Processing handwritten archives
RUKOPYS combines materials collected in collaboration with national institutions, universities, and archival organizations. It is fully anonymized and released under an open license for research and education, making it accessible to developers, researchers, and institutions worldwide. Keymakr supported the RUKOPYS creation process through expert manual annotation by in-house experts.
The project required careful handling of complex handwritten data, including variations in scripts, degradation of archival materials, and differences in formatting across decades.
“Our work was focused on structuring handwritten data at the line level with high precision,” said Zoya Boyko, PM at Keymakr. “We performed detailed validation for each text line, followed by accurate transcription and normalization, accounting for inconsistencies in handwriting, spacing, and document quality. Special attention was given to low-legibility cases and historical variations, with multi-stage quality control ensuring consistency across the dataset. This allowed us to convert handwritten content into a format suitable for training OCR and HTR models under real-world conditions.
Throughout the project, we closely collaborated with AI HOUSE, discussing edge cases and refining the workflow. We also proposed process optimizations that helped improve overall efficiency and data quality. Initial expectations were exceeded, resulting in a treasure trove of valuable data for Ukrainian model training.”
Foundation for the open competitions
The dataset will serve as the basis for the Handwritten to Data AI Challenge, an open competition where participants build Computer Vision solutions to recognize applications, certificates, logs, signatures, stamps, and archival documents, thereby optimizing government workflows and tasks.
AI/ML engineers, data scientists, researchers, engineering students, startups, R&D teams, and university labs gained access to RUKOPYS, the ability to use Amazon Web Services to train models, and the chance to test solutions in practical scenarios, with the potential for integration into government platforms. The prize pool totals $7,000, and selected solutions may be integrated into government systems.

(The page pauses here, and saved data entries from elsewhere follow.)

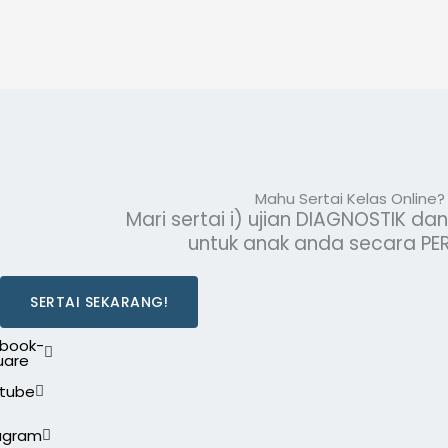
Mahu Sertai Kelas Online?
Mari sertai i) ujian DIAGNOSTIK dan 
untuk anak anda secara P
SERTAI SEKARANG!
book-
uare
tube
agram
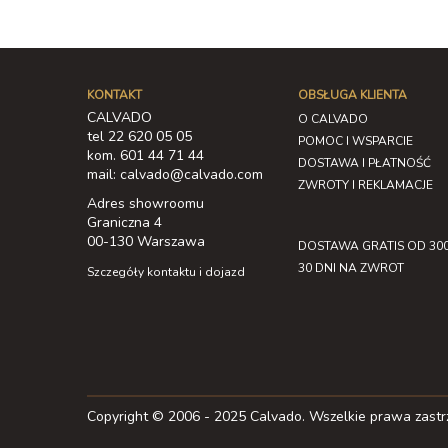
KONTAKT
OBSŁUGA KLIENTA
CALVADO
O CALVADO
tel 22 620 05 05
POMOC I WSPARCIE
kom. 601 44 71 44
DOSTAWA I PŁATNOŚĆ
mail: calvado@calvado.com
ZWROTY I REKLAMACJE
Adres showroomu
Graniczna 4
00-130 Warszawa
DOSTAWA GRATIS OD 300
30 DNI NA ZWROT
Szczegóły kontaktu i dojazd
Copyright © 2006 - 2025 Calvado. Wszelkie prawa zast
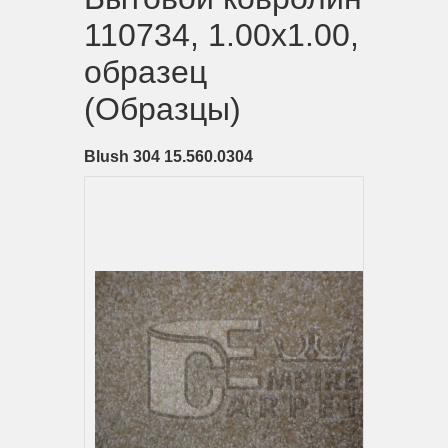
110734, 1.00х1.00,
образец
(Образцы)
Blush 304 15.560.0304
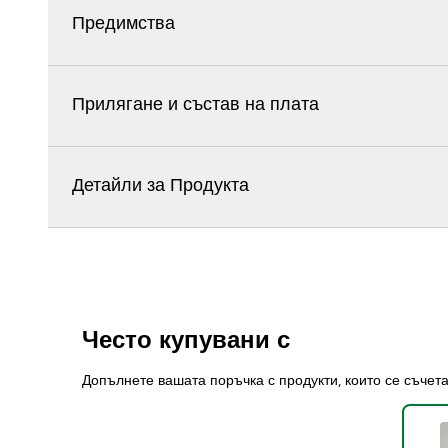
Предимства
Прилягане и състав на плата
Детайли за Продукта
Често купувани с
Допълнете вашата поръчка с продукти, които се съчет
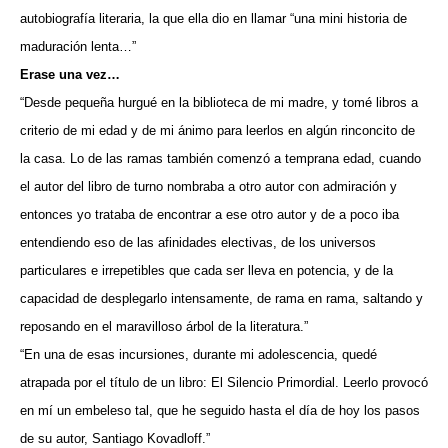
autobiografía literaria, la que ella dio en llamar “una mini historia de
maduración lenta…”
Erase una vez…
“Desde pequeña hurgué en la biblioteca de mi madre, y tomé libros a
criterio de mi edad y de mi ánimo para leerlos en algún rinconcito de
la casa. Lo de las ramas también comenzó a temprana edad, cuando
el autor del libro de turno nombraba a otro autor con admiración y
entonces yo trataba de encontrar a ese otro autor y de a poco iba
entendiendo eso de las afinidades electivas, de los universos
particulares e irrepetibles que cada ser lleva en potencia, y de la
capacidad de desplegarlo intensamente, de rama en rama, saltando y
reposando en el maravilloso árbol de la literatura.”
“En una de esas incursiones, durante mi adolescencia, quedé
atrapada por el título de un libro: El Silencio Primordial. Leerlo provocó
en mí un embeleso tal, que he seguido hasta el día de hoy los pasos
de su autor, Santiago Kovadloff.”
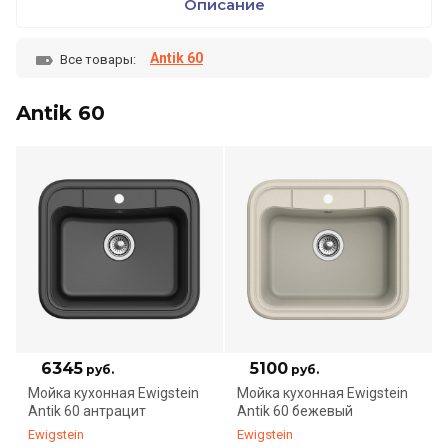
Описание
Antik 60
Все товары:
Antik 60
6345
5100
руб.
руб.
Мойка кухонная Ewigstein
Мойка кухонная Ewigstein
Antik 60 антрацит
Antik 60 бежевый
Ewigstein
Ewigstein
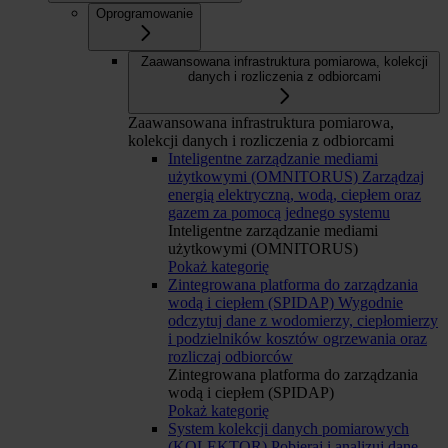
Oprogramowanie
Zaawansowana infrastruktura pomiarowa, kolekcji
danych i rozliczenia z odbiorcami
Zaawansowana infrastruktura pomiarowa,
kolekcji danych i rozliczenia z odbiorcami
Inteligentne zarządzanie mediami
użytkowymi (OMNITORUS)
Zarządzaj
energią elektryczną, wodą, ciepłem oraz
gazem za pomocą jednego systemu
Inteligentne zarządzanie mediami
użytkowymi (OMNITORUS)
Pokaż kategorię
Zintegrowana platforma do zarządzania
wodą i ciepłem (SPIDAP)
Wygodnie
odczytuj dane z wodomierzy, ciepłomierzy
i podzielników kosztów ogrzewania oraz
rozliczaj odbiorców
Zintegrowana platforma do zarządzania
wodą i ciepłem (SPIDAP)
Pokaż kategorię
System kolekcji danych pomiarowych
(KOLEKTOR)
Pobieraj i analizuj dane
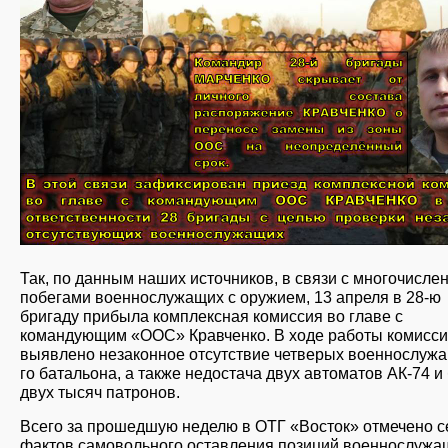
Так, по данным наших источников, в связи с многочисл
побегами военнослужащих с оружием, 13 апреля в 28-ю
бригаду прибыла комплексная комиссия во главе с
командующим «ООС» Кравченко. В ходе работы комисс
выявлено незаконное отсутствие четверых военнослужа
го батальона, а также недостача двух автоматов АК-74 и
двух тысяч патронов.
Всего за прошедшую неделю в ОТГ «Восток» отмечено с
фактов самовольного оставления позиций военнослужа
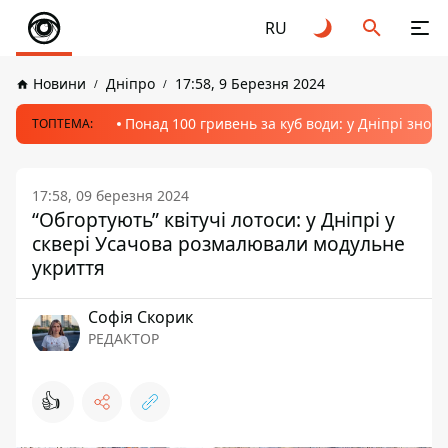
RU
Новини
Дніпро
17:58, 9 Березня 2024
Понад 100 гривень за куб води: у Дніпрі знов
ТОПТЕМА:
17:58, 09 березня 2024
“Обгортують” квітучі лотоси: у Дніпрі у
сквері Усачова розмалювали модульне
укриття
Софія Скорик
РЕДАКТОР
👍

The goal of the Handwritten to Data AI Challenge is to accelerate document processing, improve access to archival data, and support the development of digital public services.
A long-term initiative
RUKOPYS is only the first iteration of the dataset. The AI HOUSE team and partners plan to expand it further, with new data sources and partners already being added.
The broader objective is to create a sustainable pipeline for digitizing handwritten content and making it usable for both public and private sector applications.

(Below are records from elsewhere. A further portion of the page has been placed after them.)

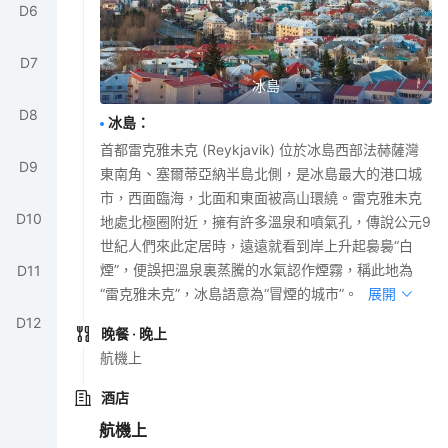
D
6
D
7
冰島
D
8
冰島
：
首都雷克雅未克 (Reykjavik) 位於冰島西部法赫薩灣
D
9
東南角、塞爾蒂亞納半島北側，是冰島最大的港口城
市，西面臨海，北面和東面被高山環繞。雷克雅未克
D
10
地處北極圈附近，擁有許多溫泉和噴氣孔，傳說公元9
世紀人們來此定居時，遠遠就看到岸上升起裊裊“白
煙”，便誤把溫泉裏蒸騰的水氣認作煙霧，稱此地為
D
11
“雷克雅未克”，冰島語意為“冒煙的城市”。
展開
D
12
晚餐
· 晚上
航機上
酒店
航機上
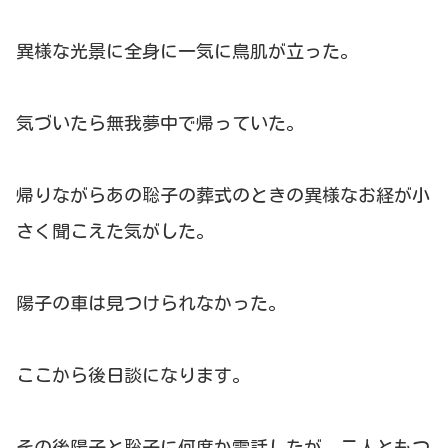
異様な光景に全身に一気に鳥肌が立った。
気づいたら無我夢中で帰っていた。
帰りながらあの聡子の葬式のときの異様なお経が小
さく聞こえた気がした。
陽子の車は見つけられなかった。
ここから後日談になります。
その後陽子と聡子に何度か電話したが、二人ともつ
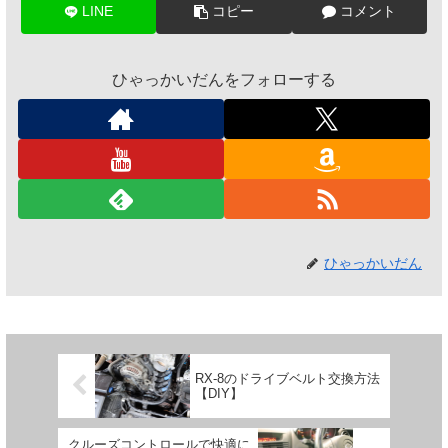
LINE
コピー
コメント
ひゃっかいだんをフォローする
ひゃっかいだん
RX-8のドライブベルト交換方法
【DIY】
クルーズコントロールで快適に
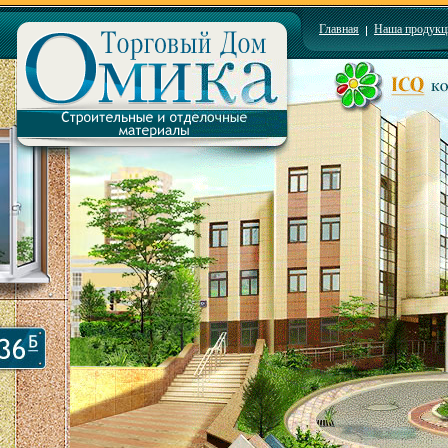
Главная
Наша продукц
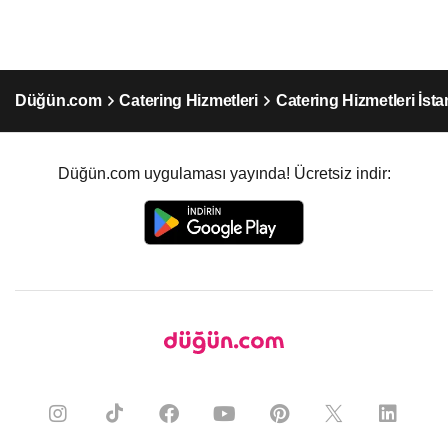
Düğün.com
Catering Hizmetleri
Catering Hizmetleri İst
Düğün.com uygulaması yayında! Ücretsiz indir:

For Keymakr, participation in the project reflects a wider focus on building reliable data pipelines for complex and challenging AI use cases - from document processing to multimodal systems - while also contributing to initiatives with public impact.

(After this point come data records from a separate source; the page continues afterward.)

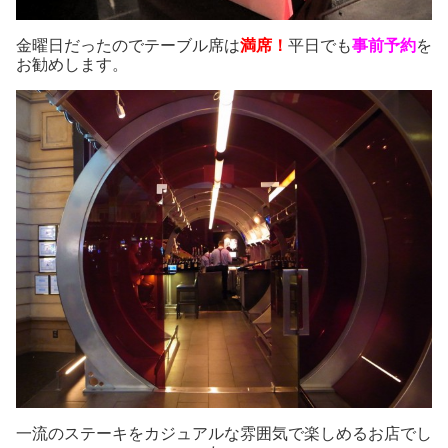
金曜日だったのでテーブル席は
満席！
平日でも
事前予約
を
お勧めします。
一流のステーキをカジュアルな雰囲気で楽しめるお店でし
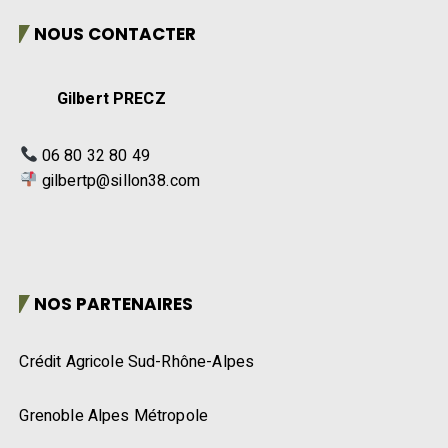
NOUS CONTACTER
Gilbert PRECZ
06 80 32 80 49
gilbertp@sillon38.com
NOS PARTENAIRES
Crédit Agricole Sud-Rhône-Alpes
Grenoble Alpes Métropole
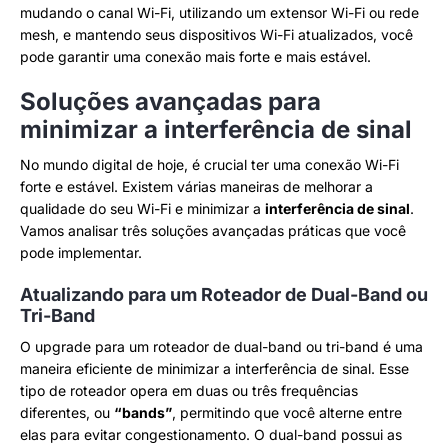
mudando o canal Wi-Fi, utilizando um extensor Wi-Fi ou rede
mesh, e mantendo seus dispositivos Wi-Fi atualizados, você
pode garantir uma conexão mais forte e mais estável.
Soluções avançadas para
minimizar a interferência de sinal
No mundo digital de hoje, é crucial ter uma conexão Wi-Fi
forte e estável. Existem várias maneiras de melhorar a
qualidade do seu Wi-Fi e minimizar a
interferência de sinal
.
Vamos analisar três soluções avançadas práticas que você
pode implementar.
Atualizando para um Roteador de Dual-Band ou
Tri-Band
O upgrade para um roteador de dual-band ou tri-band é uma
maneira eficiente de minimizar a interferência de sinal. Esse
tipo de roteador opera em duas ou três frequências
diferentes, ou
“bands”
, permitindo que você alterne entre
elas para evitar congestionamento. O dual-band possui as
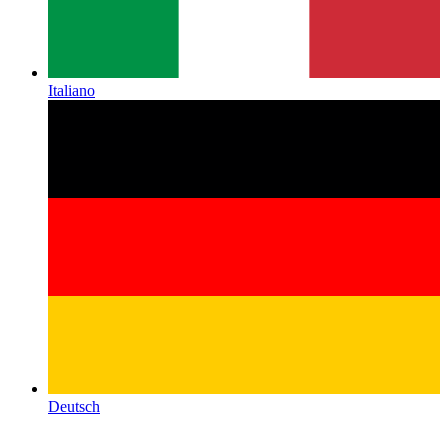
Italiano
Deutsch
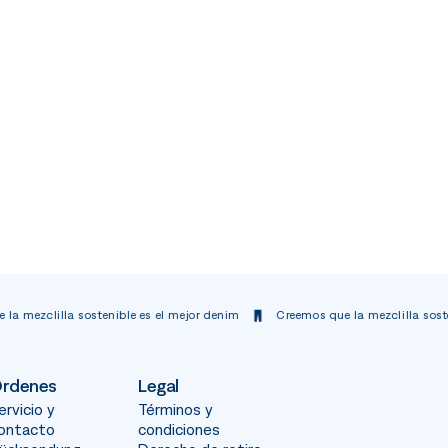
lla sostenible es el mejor denim
Creemos que la mezclilla sostenible es 
rdenes
Legal
ervicio y
Términos y
ontacto
condiciones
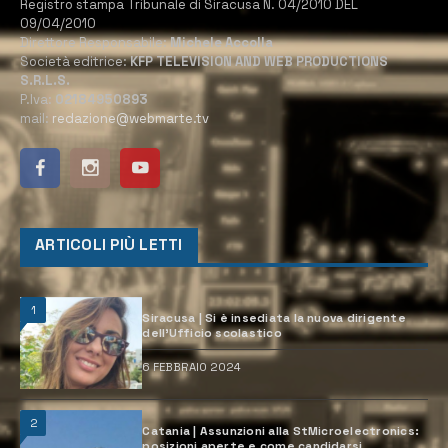
Registro stampa Tribunale di Siracusa N. 04/2010 DEL
09/04/2010
Direttore Responsabile:
Michele Accolla
Società editrice:
KFP TELEVISION AND WEB PRODUCTIONS
S.R.L.S.
P.Iva:
02184950893
mail:
redazione@webmarte.tv
ARTICOLI PIÙ LETTI
1
Siracusa | Si è insediata la nuova dirigente
dell’Ufficio scolastico
6 FEBBRAIO 2024
2
Catania | Assunzioni alla StMicroelectronics:
posizioni aperte e come candidarsi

As Inna Nomerovska, CMO at Keymakr, noted:
“Ukraine currently ranks 5th in the world in the development of digital public services and aims to become one of the three world leaders in the use of artificial intelligence in the public sector by 2030. We’re just doing our small part by helping the digitization of documents,” said Inna Nomerovska, Chief Marketing Officer at Keymakr. “Even without focusing too much on future applications, it’s already a powerful initiative for preserving and supporting the Ukrainian language, culture, and historical records.”